I need to enable SSO in an older ASP.NET MVC 5 application built with .NET 4.8. I intend to use Azure Active Directory and OpenID Connect.
I've been scouring the web for days, but all of the examples are for newer versions of .NET framework, mostly Core, or assume that the project is initially created with this type of sign in enabled, which mine isn't. So, I'm missing key pieces of the setup, like AuthConfig.cs and Startup.Auth.cs classes and I don't know if I should add these manually or not, which ones to add, and what to do with them afterwards... Some resources use DotNetOpenAuth.AspNet while others rely on Microsoft.Owin.Security.OpenIdConnect.
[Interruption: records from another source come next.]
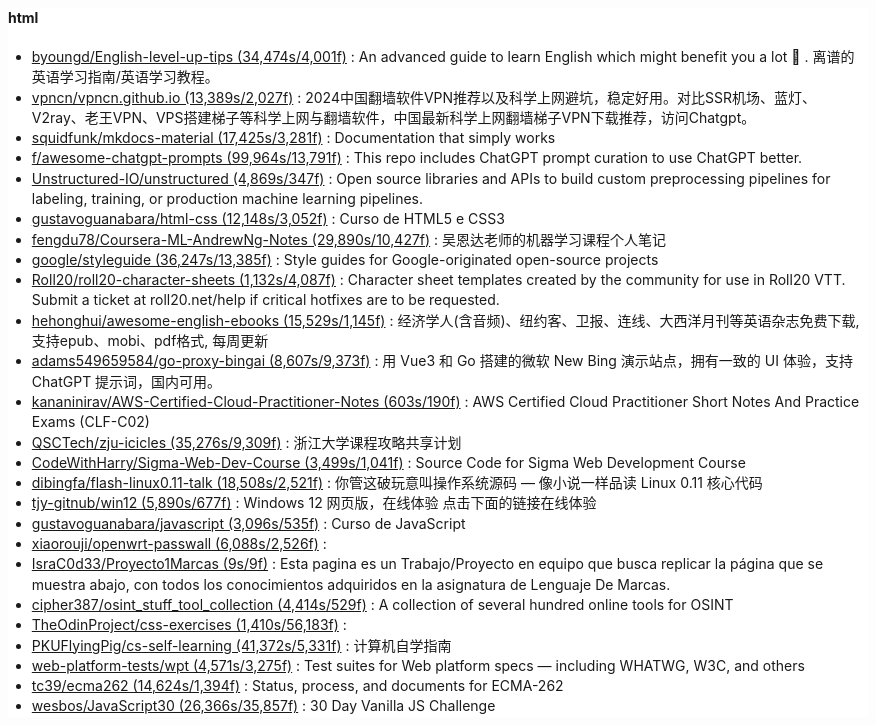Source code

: #### html
* [byoungd/English-level-up-tips (34,474s/4,001f)](https://github.com/byoungd/English-level-up-tips) : An advanced guide to learn English which might benefit you a lot 🎉 . 离谱的英语学习指南/英语学习教程。
* [vpncn/vpncn.github.io (13,389s/2,027f)](https://github.com/vpncn/vpncn.github.io) : 2024中国翻墙软件VPN推荐以及科学上网避坑，稳定好用。对比SSR机场、蓝灯、V2ray、老王VPN、VPS搭建梯子等科学上网与翻墙软件，中国最新科学上网翻墙梯子VPN下载推荐，访问Chatgpt。
* [squidfunk/mkdocs-material (17,425s/3,281f)](https://github.com/squidfunk/mkdocs-material) : Documentation that simply works
* [f/awesome-chatgpt-prompts (99,964s/13,791f)](https://github.com/f/awesome-chatgpt-prompts) : This repo includes ChatGPT prompt curation to use ChatGPT better.
* [Unstructured-IO/unstructured (4,869s/347f)](https://github.com/Unstructured-IO/unstructured) : Open source libraries and APIs to build custom preprocessing pipelines for labeling, training, or production machine learning pipelines.
* [gustavoguanabara/html-css (12,148s/3,052f)](https://github.com/gustavoguanabara/html-css) : Curso de HTML5 e CSS3
* [fengdu78/Coursera-ML-AndrewNg-Notes (29,890s/10,427f)](https://github.com/fengdu78/Coursera-ML-AndrewNg-Notes) : 吴恩达老师的机器学习课程个人笔记
* [google/styleguide (36,247s/13,385f)](https://github.com/google/styleguide) : Style guides for Google-originated open-source projects
* [Roll20/roll20-character-sheets (1,132s/4,087f)](https://github.com/Roll20/roll20-character-sheets) : Character sheet templates created by the community for use in Roll20 VTT. Submit a ticket at roll20.net/help if critical hotfixes are to be requested.
* [hehonghui/awesome-english-ebooks (15,529s/1,145f)](https://github.com/hehonghui/awesome-english-ebooks) : 经济学人(含音频)、纽约客、卫报、连线、大西洋月刊等英语杂志免费下载,支持epub、mobi、pdf格式, 每周更新
* [adams549659584/go-proxy-bingai (8,607s/9,373f)](https://github.com/adams549659584/go-proxy-bingai) : 用 Vue3 和 Go 搭建的微软 New Bing 演示站点，拥有一致的 UI 体验，支持 ChatGPT 提示词，国内可用。
* [kananinirav/AWS-Certified-Cloud-Practitioner-Notes (603s/190f)](https://github.com/kananinirav/AWS-Certified-Cloud-Practitioner-Notes) : AWS Certified Cloud Practitioner Short Notes And Practice Exams (CLF-C02)
* [QSCTech/zju-icicles (35,276s/9,309f)](https://github.com/QSCTech/zju-icicles) : 浙江大学课程攻略共享计划
* [CodeWithHarry/Sigma-Web-Dev-Course (3,499s/1,041f)](https://github.com/CodeWithHarry/Sigma-Web-Dev-Course) : Source Code for Sigma Web Development Course
* [dibingfa/flash-linux0.11-talk (18,508s/2,521f)](https://github.com/dibingfa/flash-linux0.11-talk) : 你管这破玩意叫操作系统源码 — 像小说一样品读 Linux 0.11 核心代码
* [tjy-gitnub/win12 (5,890s/677f)](https://github.com/tjy-gitnub/win12) : Windows 12 网页版，在线体验 点击下面的链接在线体验
* [gustavoguanabara/javascript (3,096s/535f)](https://github.com/gustavoguanabara/javascript) : Curso de JavaScript
* [xiaorouji/openwrt-passwall (6,088s/2,526f)](https://github.com/xiaorouji/openwrt-passwall) : 
* [IsraC0d33/Proyecto1Marcas (9s/9f)](https://github.com/IsraC0d33/Proyecto1Marcas) : Esta pagina es un Trabajo/Proyecto en equipo que busca replicar la página que se muestra abajo, con todos los conocimientos adquiridos en la asignatura de Lenguaje De Marcas.
* [cipher387/osint_stuff_tool_collection (4,414s/529f)](https://github.com/cipher387/osint_stuff_tool_collection) : A collection of several hundred online tools for OSINT
* [TheOdinProject/css-exercises (1,410s/56,183f)](https://github.com/TheOdinProject/css-exercises) : 
* [PKUFlyingPig/cs-self-learning (41,372s/5,331f)](https://github.com/PKUFlyingPig/cs-self-learning) : 计算机自学指南
* [web-platform-tests/wpt (4,571s/3,275f)](https://github.com/web-platform-tests/wpt) : Test suites for Web platform specs — including WHATWG, W3C, and others
* [tc39/ecma262 (14,624s/1,394f)](https://github.com/tc39/ecma262) : Status, process, and documents for ECMA-262
* [wesbos/JavaScript30 (26,366s/35,857f)](https://github.com/wesbos/JavaScript30) : 30 Day Vanilla JS Challenge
I know this is probably too broad of a question for StackOverflow, but if anyone can answer, or at least point me to a right resource, I'd be very grateful.
In the end, I created a brand new MVC 5 app without SSO, versioned it with Git and committed that empty project. Then, I deleted the entire project and created another MVC 5 app with the same name, this time with SSO enabled by setting Authentication to, if I remember correctly, Individual User Accounts.
Then, I could see the differences between the original and new projects, and move scaffolded files one by one into the project I've been working on.
The old project uses nHibernate, not Entity Framework, so I just went in and commented out everything related to EF. This includes, but is probably not limited to:
// In Startup.Auth.cs:
//app.CreatePerOwinContext(ApplicationDbContext.Create);
//app.CreatePerOwinContext<ApplicationUserManager>(ApplicationUserManager.Create);
//app.CreatePerOwinContext<ApplicationSignInManager>(ApplicationSignInManager.Create);
// In Startup.Auth.cs, in app.UseCookieAuthentication(...) call:
//Provider = new CookieAuthenticationProvider
//{
// // Enables the application to validate the security stamp when the user logs in.
// // This is a security feature which is used when you change a password or add an external login to your account.
// OnValidateIdentity = SecurityStampValidator.OnValidateIdentity<ApplicationUserManager, ApplicationUser>(
// validateInterval: TimeSpan.FromMinutes(30),
// regenerateIdentity: (manager, user) => user.GenerateUserIdentityAsync(manager))
//}
// entire ApplicationUserManager.Create method in IdentityConfig.cs
// ApplicationSignInManager.CreateUserIdentityAsync method in IdentityConfig.cs
// entire ApplicationUser.GenerateUserIdentityAsync method in ApplicationUser model
After that, I could hardcode OpenIdConnect as SSO provider in scaffolded Index.cshtml and remove everything from ExternalLoginCallback method in also scaffolded AccountController, except for:
var loginInfo = await AuthenticationManager.GetExternalLoginInfoAsync();
if (loginInfo == null)
{
return RedirectToAction("Index");
}
If user is authenticated, loginInfo will not be null, and I'm using that information to continue the sign in process in a completely custom way.
These are not all steps, but these ones I can remember. Hope it helps someone.